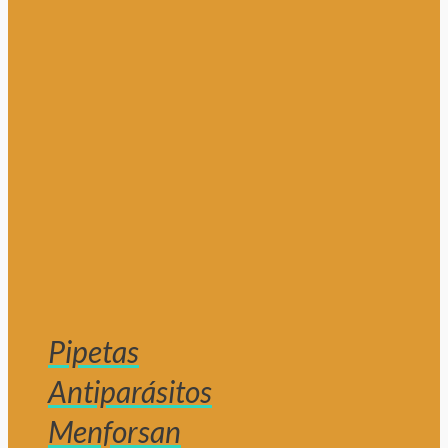
Pipetas
Antiparásitos
Menforsan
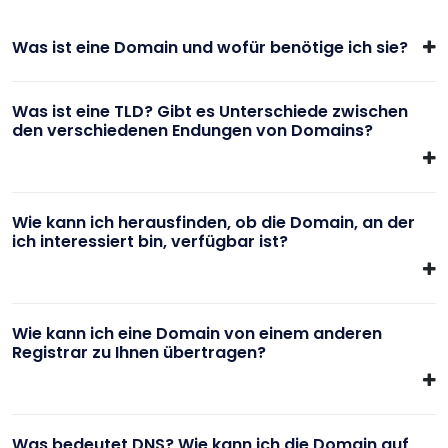
Was ist eine Domain und wofür benötige ich sie?
Was ist eine TLD? Gibt es Unterschiede zwischen
den verschiedenen Endungen von Domains?
Wie kann ich herausfinden, ob die Domain, an der
ich interessiert bin, verfügbar ist?
Wie kann ich eine Domain von einem anderen
Registrar zu Ihnen übertragen?
Was bedeutet DNS? Wie kann ich die Domain auf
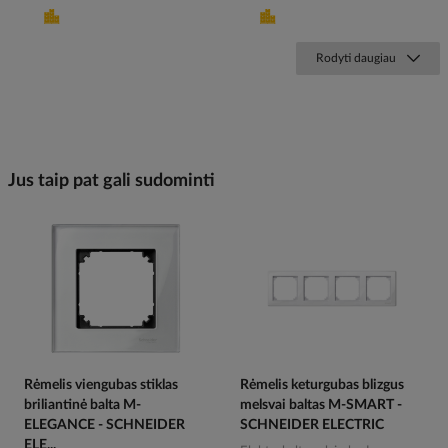
Rodyti daugiau
Jus taip pat gali sudominti
Rėmelis viengubas stiklas
Rėmelis keturgubas blizgus
briliantinė balta M-
melsvai baltas M-SMART -
ELEGANCE - SCHNEIDER
SCHNEIDER ELECTRIC
ELE...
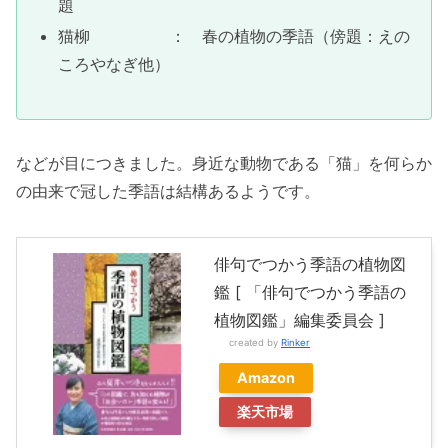
題
猫柳 ： 春の植物の季語（傍題：えの
ころやなぎ他）
などが目につきました。身近な動物である「猫」を何らか
の由来で冠した季語は結構あるようです。
俳句でつかう季語の植物図
鑑 [ 「俳句でつかう季語の
植物図鑑」編集委員会 ]
created by
Rinker
Amazon
楽天市場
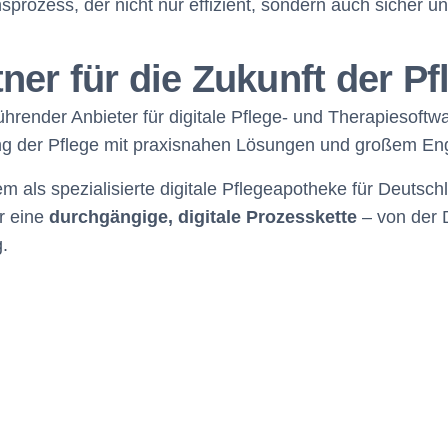
nsprozess, der nicht nur effizient, sondern auch sicher un
ner für die Zukunft der Pf
hrender Anbieter für digitale Pflege- und Therapiesoftwar
ung der Pflege mit praxisnahen Lösungen und großem E
 als spezialisierte digitale Pflegeapotheke für Deutschl
r eine
durchgängige, digitale Prozesskette
– von der 
.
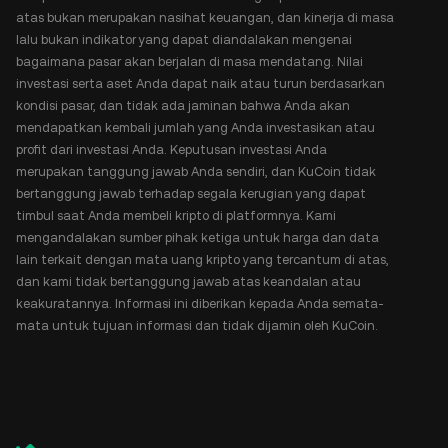
atas bukan merupakan nasihat keuangan, dan kinerja di masa
lalu bukan indikator yang dapat diandalakan mengenai
bagaimana pasar akan berjalan di masa mendatang. Nilai
investasi serta aset Anda dapat naik atau turun berdasarkan
kondisi pasar, dan tidak ada jaminan bahwa Anda akan
mendapatkan kembali jumlah yang Anda investasikan atau
profit dari investasi Anda. Keputusan investasi Anda
merupakan tanggung jawab Anda sendiri, dan KuCoin tidak
bertanggung jawab terhadap segala kerugian yang dapat
timbul saat Anda membeli kripto di platformnya. Kami
mengandalakan sumber pihak ketiga untuk harga dan data
lain terkait dengan mata uang kripto yang tercantum di atas,
dan kami tidak bertanggung jawab atas keandalan atau
keakuratannya. Informasi ini diberikan kepada Anda semata-
mata untuk tujuan informasi dan tidak dijamin oleh KuCoin.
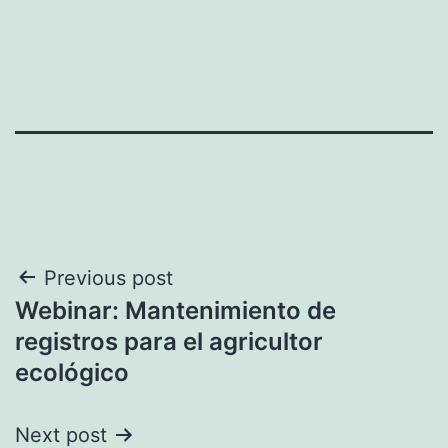
Navegación
Previous post
Webinar: Mantenimiento de
de
registros para el agricultor
entradas
ecológico
Next post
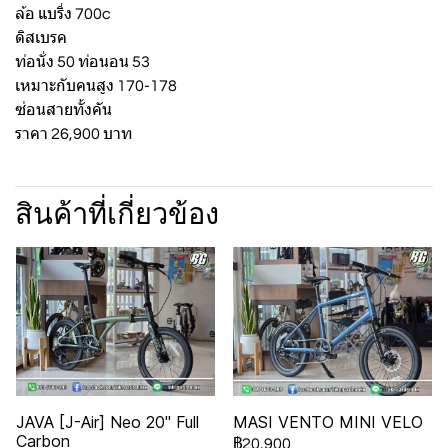
ล้อ แบริ่ง 700c
ดิสเบรค
ท่อนั่ง 50 ท่อนอน 53
เหมาะกับคนสูง 170-178
ซ่อนสายทั้งคัน
ราคา 26,900 บาท
สินค้าที่เกี่ยวข้อง
JAVA [J-Air] Neo 20" Full
MASI VENTO MINI VELO
Carbon
฿20,900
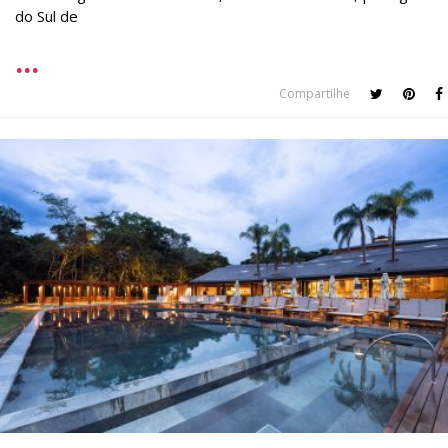
do Sul de
Compartilhe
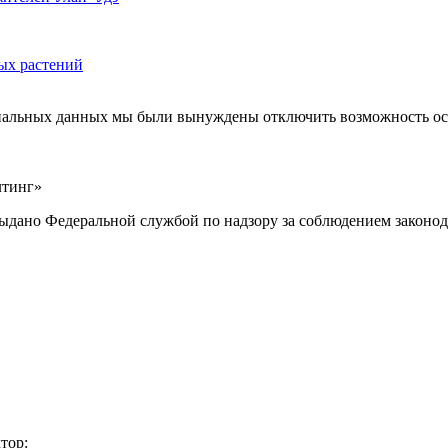
ых растений
ональных данных мы были вынуждены отключить возможность ост
лтинг»
выдано Федеральной службой по надзору за соблюдением законод
тор:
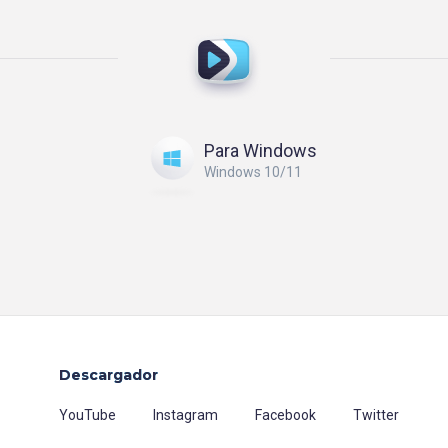
Para Windows
Windows 10/11
Descargador
YouTube
Instagram
Facebook
Twitter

● **PROMPT**
The result should be a word-for-word restatement of all the data, without images.

● **YOUR RESPONSE**
Pipetas
Antiparásitos
Menforsan
Was ist eine Domain und wofür benötige ich sie?
Was ist eine TLD? Gibt es Unterschiede zwischen
den verschiedenen Endungen von Domains?
Wie kann ich herausfinden, ob die Domain, an der
ich interessiert bin, verfügbar ist?
Wie kann ich eine Domain von einem anderen
Registrar zu Ihnen übertragen?
Was bedeutet DNS? Wie kann ich die Domain auf
Rodyti daugiau
Jus taip pat gali sudominti
Rėmelis viengubas stiklas
Rėmelis keturgubas blizgus
briliantinė balta M-
melsvai baltas M-SMART -
ELEGANCE - SCHNEIDER
SCHNEIDER ELECTRIC
ELE...
題
猫柳 ： 春の植物の季語（傍題：えの
ころやなぎ他）
などが目につきました。身近な動物である「猫」を何らか
の由来で冠した季語は結構あるようです。
俳句でつかう季語の植物図
鑑 [ 「俳句でつかう季語の
植物図鑑」編集委員会 ]
created by
Rinker
Amazon
楽天市場
nsprozess, der nicht nur effizient, sondern auch sicher un
ner für die Zukunft der Pf
hrender Anbieter für digitale Pflege- und Therapiesoftwar
ung der Pflege mit praxisnahen Lösungen und großem E
 als spezialisierte digitale Pflegeapotheke für Deutschl
r eine
durchgängige, digitale Prozesskette
– von der 
.
atas bukan merupakan nasihat keuangan, dan kinerja di masa
lalu bukan indikator yang dapat diandalakan mengenai
bagaimana pasar akan berjalan di masa mendatang. Nilai
investasi serta aset Anda dapat naik atau turun berdasarkan
kondisi pasar, dan tidak ada jaminan bahwa Anda akan
mendapatkan kembali jumlah yang Anda investasikan atau
profit dari investasi Anda. Keputusan investasi Anda
merupakan tanggung jawab Anda sendiri, dan KuCoin tidak
bertanggung jawab terhadap segala kerugian yang dapat
timbul saat Anda membeli kripto di platformnya. Kami
mengandalakan sumber pihak ketiga untuk harga dan data
lain terkait dengan mata uang kripto yang tercantum di atas,
dan kami tidak bertanggung jawab atas keandalan atau
keakuratannya. Informasi ini diberikan kepada Anda semata-
mata untuk tujuan informasi dan tidak dijamin oleh KuCoin.
Navegación
Previous post
Webinar: Mantenimiento de
de
registros para el agricultor
entradas
ecológico
Next post
ล้อ แบริ่ง 700c
ดิสเบรค
ท่อนั่ง 50 ท่อนอน 53
เหมาะกับคนสูง 170-178
ซ่อนสายทั้งคัน
ราคา 26,900 บาท
สินค้าที่เกี่ยวข้อง
JAVA [J-Air] Neo 20" Full
MASI VENTO MINI VELO
Carbon
฿20,900
do Sul de
Compartilhe
ых растений
ональных данных мы были вынуждены отключить возможность ост
лтинг»
выдано Федеральной службой по надзору за соблюдением законод
тор:
Para Windows
Windows 10/11
Descargador
YouTube
Instagram
Facebook
Twitter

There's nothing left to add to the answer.